- **YOUR OBJECTIVE**: When the line containing "right wrist: (338, 436)" appears in the data below, begin copying there and stop only after the line containing "right wrist: (564, 452)".

Per-instance keypoint data:

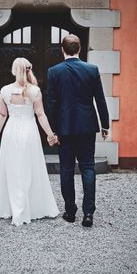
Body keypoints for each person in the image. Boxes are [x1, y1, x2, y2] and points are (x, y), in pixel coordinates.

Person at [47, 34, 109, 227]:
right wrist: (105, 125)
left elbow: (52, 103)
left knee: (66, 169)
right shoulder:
---
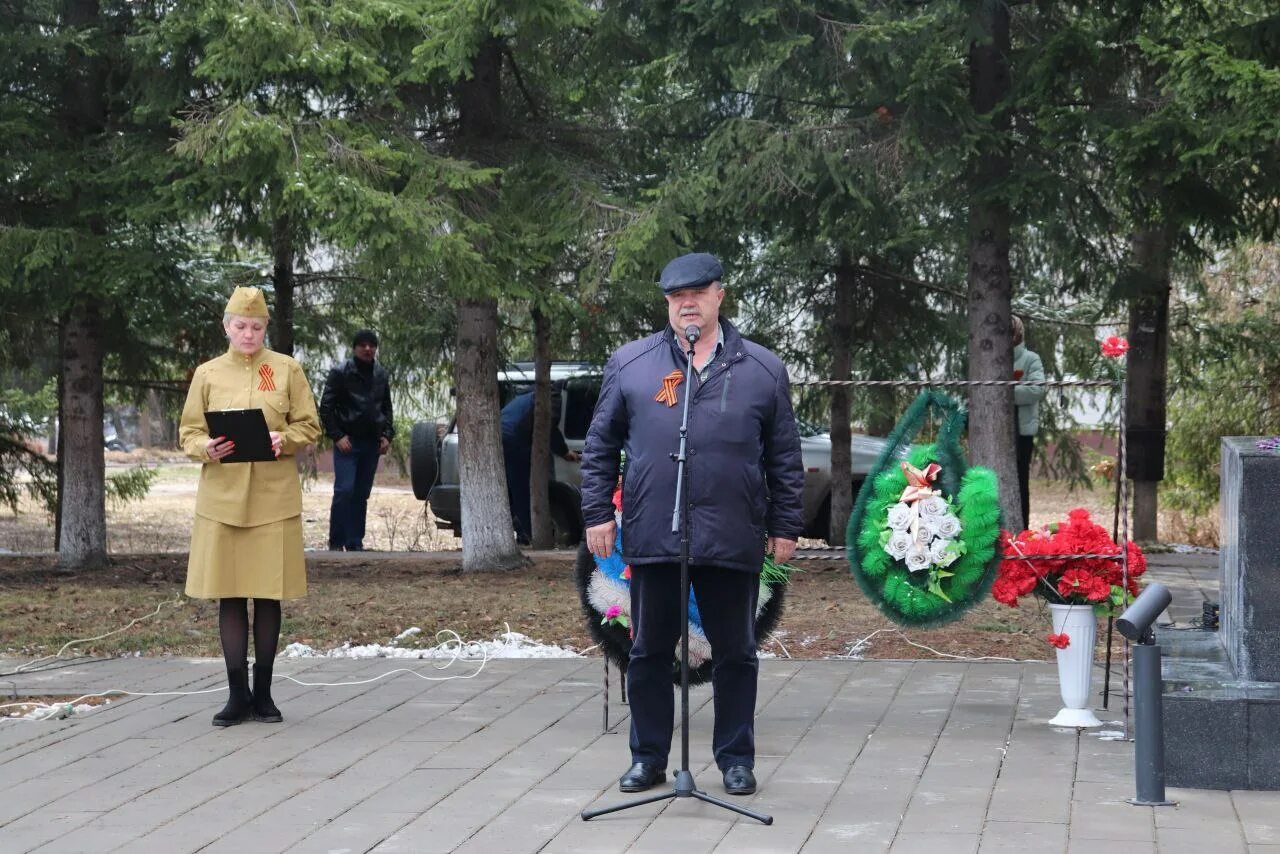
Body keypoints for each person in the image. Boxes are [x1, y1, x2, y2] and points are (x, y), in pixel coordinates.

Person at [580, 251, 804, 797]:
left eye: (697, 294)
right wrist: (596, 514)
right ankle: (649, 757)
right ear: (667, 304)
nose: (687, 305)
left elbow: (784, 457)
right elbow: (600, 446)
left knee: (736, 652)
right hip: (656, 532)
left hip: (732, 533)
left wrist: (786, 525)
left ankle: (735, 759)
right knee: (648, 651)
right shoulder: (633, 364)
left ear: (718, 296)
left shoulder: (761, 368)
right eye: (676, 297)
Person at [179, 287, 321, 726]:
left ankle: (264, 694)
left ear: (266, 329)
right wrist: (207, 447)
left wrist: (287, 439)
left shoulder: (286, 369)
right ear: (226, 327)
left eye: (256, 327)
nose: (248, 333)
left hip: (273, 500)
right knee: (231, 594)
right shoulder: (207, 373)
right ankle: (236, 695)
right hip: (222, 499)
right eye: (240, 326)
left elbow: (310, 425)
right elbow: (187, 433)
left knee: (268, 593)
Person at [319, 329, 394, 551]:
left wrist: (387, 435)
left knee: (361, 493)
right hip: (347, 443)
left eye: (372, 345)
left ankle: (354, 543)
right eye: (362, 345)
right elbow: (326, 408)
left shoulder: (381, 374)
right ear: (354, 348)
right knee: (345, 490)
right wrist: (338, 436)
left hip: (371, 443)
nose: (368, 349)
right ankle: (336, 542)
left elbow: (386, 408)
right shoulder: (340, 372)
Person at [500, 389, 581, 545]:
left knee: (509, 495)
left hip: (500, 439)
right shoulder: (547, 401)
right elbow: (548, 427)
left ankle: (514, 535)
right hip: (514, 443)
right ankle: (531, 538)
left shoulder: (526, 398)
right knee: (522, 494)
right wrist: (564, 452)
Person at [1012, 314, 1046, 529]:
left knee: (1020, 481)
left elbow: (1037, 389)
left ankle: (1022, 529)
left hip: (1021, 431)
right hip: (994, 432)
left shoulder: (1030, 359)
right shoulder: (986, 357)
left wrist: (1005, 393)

- **OUTPUT FOR THIS TASK**:
right wrist: (338, 436)
left hip: (371, 443)
nose: (368, 349)
right ankle: (336, 542)
left elbow: (386, 408)
right shoulder: (340, 372)
Person at [500, 389, 581, 545]:
left knee: (509, 495)
left hip: (500, 439)
right shoulder: (547, 401)
right elbow: (548, 427)
left ankle: (514, 535)
right hip: (514, 443)
right ankle: (531, 538)
left shoulder: (526, 398)
right knee: (522, 494)
right wrist: (564, 452)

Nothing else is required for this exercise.